B.
Б. То же самое Борис Слуцкий или тот же Иосиф Бродский... Все в русской поэтической традиции.C.
К. Четкой грани между теми, кто сжигает себя до конца в поэзии — еврей или русский, — похоже, и нету. Особенно в советское время. Инстинктивно понимая, что русская литературная традиция — это самосожжение на пламени искусства, они шли на это. И по большому счету — побеждали.А сам Осип Мандельштам? Он не был человеком богемы. Но он был человеком, который понимал, что жертвенность в русской литературе — это необходимое условие для того, чтобы в ней остаться навсегда.
B.
Б. Ты говоришь, что либеральные лидеры сделали на Высоцкого ставку после его смерти, но почему же они, обладая недюжинной властью в советское время, влиянием в издательствах и журналах, не помогли ему же при жизни опубликовать ни строчки? А как он об этом мечтал! Печатался тогда Солженицын, печатался Шаламов, печатался Трифонов, печатались куда более острые вещи, чем, скажем, фронтовые стихи Высоцкого, но ему та же либеральная элита закрывала доступ в журналы.C.
К. Я тебе сейчас скажу почему.

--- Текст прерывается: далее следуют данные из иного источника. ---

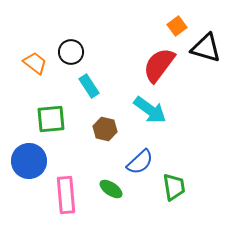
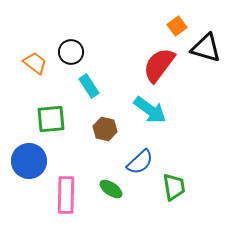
pink rectangle: rotated 6 degrees clockwise
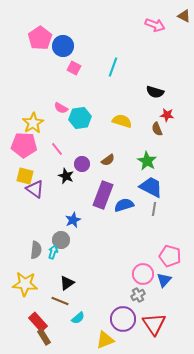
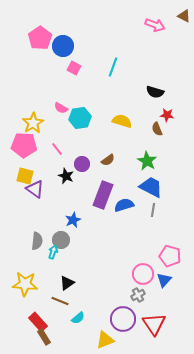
gray line at (154, 209): moved 1 px left, 1 px down
gray semicircle at (36, 250): moved 1 px right, 9 px up
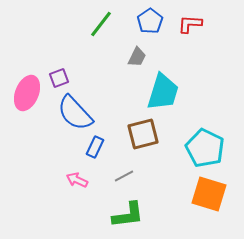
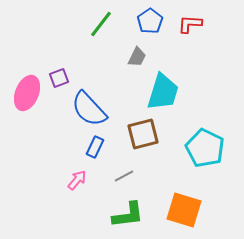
blue semicircle: moved 14 px right, 4 px up
pink arrow: rotated 105 degrees clockwise
orange square: moved 25 px left, 16 px down
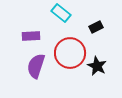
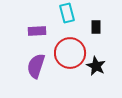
cyan rectangle: moved 6 px right; rotated 36 degrees clockwise
black rectangle: rotated 64 degrees counterclockwise
purple rectangle: moved 6 px right, 5 px up
black star: moved 1 px left
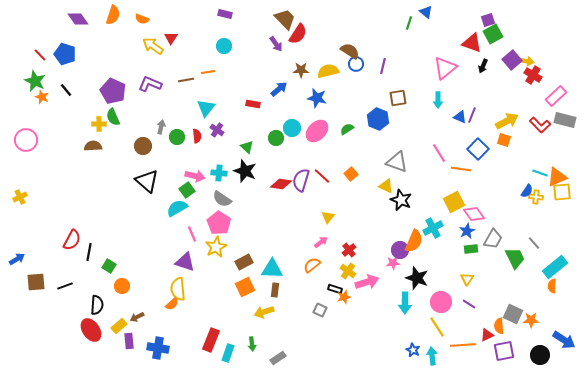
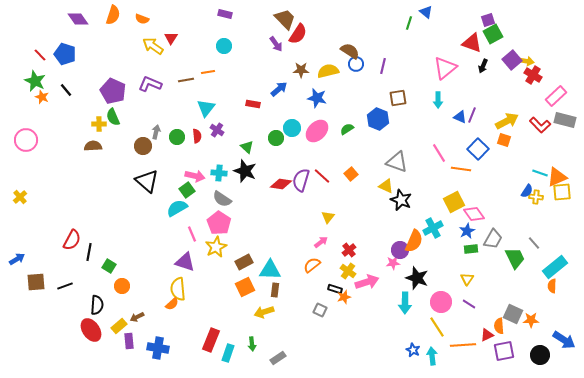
gray arrow at (161, 127): moved 5 px left, 5 px down
yellow cross at (20, 197): rotated 16 degrees counterclockwise
cyan triangle at (272, 269): moved 2 px left, 1 px down
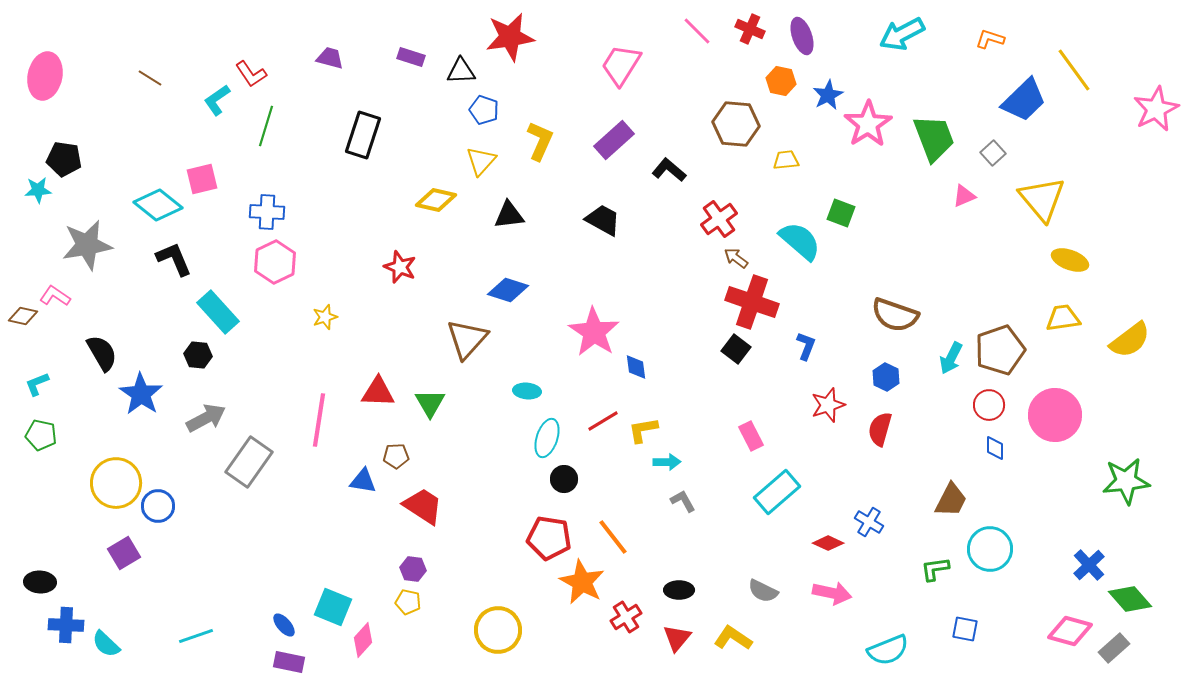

Как ты думаешь, почему Высоцкий, желая публиковаться, не шел, допустим, к Вадиму Кожинову, который открыл десятки самых разных поэтов, помогал сотням пробиться в литературу? Почему Высоцкий не пришел к Владимиру Соколову, почему не пришел ко мне? Почему не шел в «Огонек» или «Молодую гвардию»? Его тянуло к либеральному направлению, и от этого никуда не уйдешь. Но его сотоварищи, тот же Евтушенко и Рождественский, были уже людьми массового искусства. И они, может, не отдавая себе отчета, понимали, что это ненужная им конкуренция. У нас, в нашем русском поэтическом стане, мы всегда были рады любому таланту, который рождался на наших глазах. Так мы были рады Рубцову и, как могли, помогали ему, как я был рад Шкляревскому, как мы были рады Передрееву, Борису Примерову, молодым талантам. Привечали, как могли. Нам было радостно и приятно, потому что это говорило о творческой энергии русской души. В нашем коллективном сознании каждая добавка, каждый новый талант — это наше общее дело. А у них тогда уже были рыночные отношения. Отчетливо сознаваемые или нет, я не знаю. Это далекий от меня мир. Там даже национальность не имела особого значения. У людей массовой культуры все было расписано на большое время вперед. Думаю, что и Вознесенский, и Евтушенко, весь этот круг как бы снисходительно относился к Высоцкому и его желанию печататься. У тебя уже есть своя слава, своя сфера популярности, не лезь к нам. Это — наше. Наша ниша, наш кусок хлеба. Ты здесь нам не нужен. Ты не брошен. Ты не одинок. У тебя есть все. Но ради твоего тщеславия литературного внедрять тебя в нашу сферу мы не хотим и не позволим... Я как бы реконструирую ощущения его именитых литературных друзей. Мне кажется, все происходило именно так. Не лучший Евтушенко поэт, чем Высоцкий. Ну, половчей немножко, но не более того. А уж болтливее во много раз.B.
Б. Интересно, а если бы Владимир Высоцкий обратился к русскому поэтическому стану, приняли бы его?C.
К. Конечно, и тут путь не был бы усыпан розами, но по другим причинам. Мы друг от друга требовали полного совершенства. Я помню прекрасно, когда Рубцов нам читал свои стихи, и Соколов слушал его, и Передреев. И жестокие слова произносили. Тот же Толя Передреев говорил с ним сурово. «Я уеду из этой деревни...», — писал Рубцов, а потом то ли вернется, то ли нет... Мы не прощали никакого кокетства. И после этих рубцовских строчек Толя сказал: «Ты реши сам, сможешь возвратиться или нет...» Или, например, Коля Рубцов слушал стихи Соколова, а потом назвал его «дачным поэтом». В этом тоже был оттенок правды, который Соколову нужно было в уме все время держать. Пейзажная лирическая московская стихия, которая царила в стихах Володи Соколова, не удовлетворяла Рубцова. Ему нужны были более крупные чувства. И более глубокое совпадение судьбы и слова. И он не стеснялся говорить об этом своему другу. Так что у Высоцкого, если бы он пришел к нам, была бы трудная жизнь. Приблизительность мысли и чувств нами не прощалась. Но полюбить бы мы его — полюбили. Даже несовершенного. В этом я не сомневаюсь.